**** EXCERPTED PASSAGE ****

On February 20, 2018, the above-captioned dispute was removed to federal court. (Dkt. 1.) The original Complaint was filed in state court in Elmore County and alleged a single claim of "Pierce the Corporate Veil" against the three Sutfins Defendants. (Dkt. 1-3.) The relief sought is essentially a declaration that the Defendants are individually liable for "any obligations owed by Sutfin Land & Livestock" to the Plaintiffs as well as costs and fees. (Id.)
As alleged in the Complaint, the underlying obligation owed by Sutfin Land & Livestock to the Plaintiffs is premised upon a Cattle Feeding, Finance, and Security Agreement ("Agreement") dated June 9, 2014. (Id. at ¶ 7.) Further, that Agreement is the subject of a separate lawsuit in the United States District Court for the State of Idaho, Simplot Livestock Co., et al. v. Sutfin Land & Livestock, Case No. 1:16-cv-00139-EJL-REB ("Simplot I"). Plaintiffs attempted to amend the complaint in Simplot I to include a veil piercing claim but their motion was denied on the basis of timeliness. (Id. at ¶ 17.)
The previous lawsuit, Simplot I, is still being litigated. On August 17, 2018, United States Magistrate Judge Ronald E. Bush issued a 30-page Report and Recommendation (Dkt. 47) on the parties' cross-motions for summary judgment. As relevant herein, Judge Bush recommends denying summary judgment on Plaintiffs' breach of contract claim finding there are material disputes of fact that must be resolved by the fact-finder at trial. (Id.). In short, the amount, if any, that Sutfin Land & Livestock owes to Plaintiffs under the Agreement is still in dispute.

**** MATERIAL ****

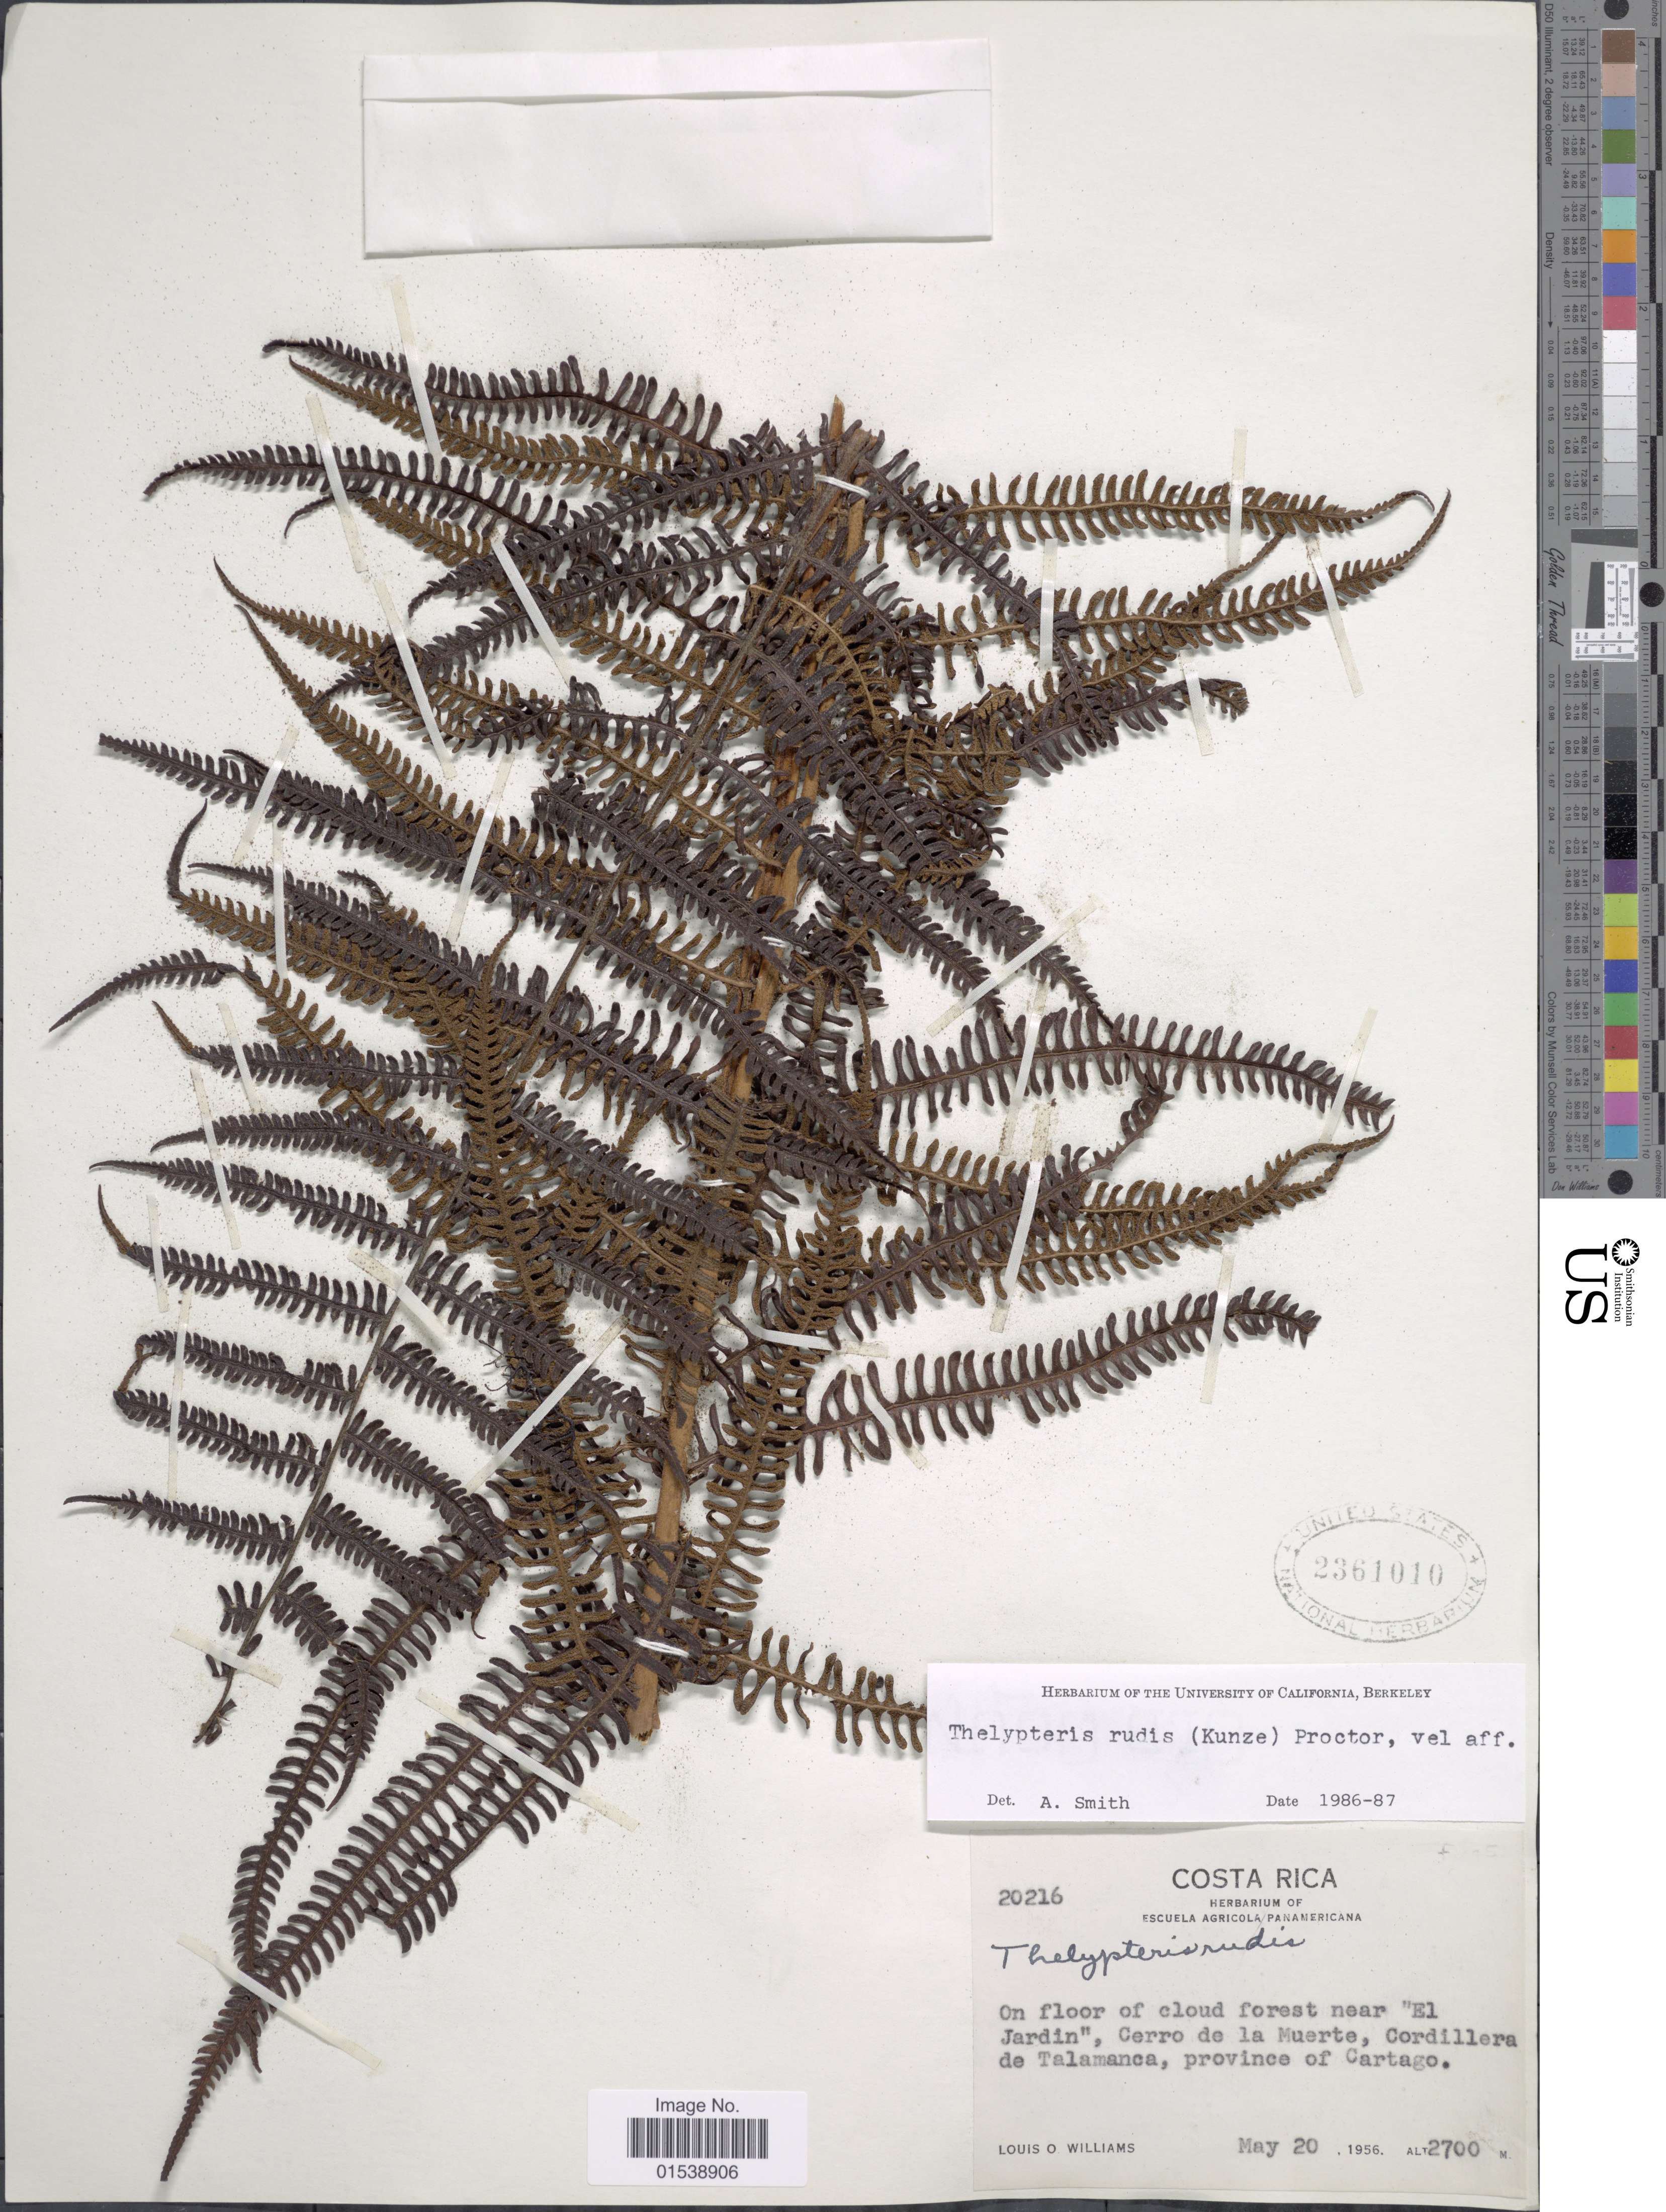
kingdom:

****

* [WHAT YOU HAVE TO DO]: Reproduce word for word the stretch of the passage on the Sutfin veil-piercing suit above from "On February 20, 2018, the" through "and fees. (Id.)".

* [EXERCISE OUTPUT]:
On February 20, 2018, the above-captioned dispute was removed to federal court. (Dkt. 1.) The original Complaint was filed in state court in Elmore County and alleged a single claim of "Pierce the Corporate Veil" against the three Sutfins Defendants. (Dkt. 1-3.) The relief sought is essentially a declaration that the Defendants are individually liable for "any obligations owed by Sutfin Land & Livestock" to the Plaintiffs as well as costs and fees. (Id.)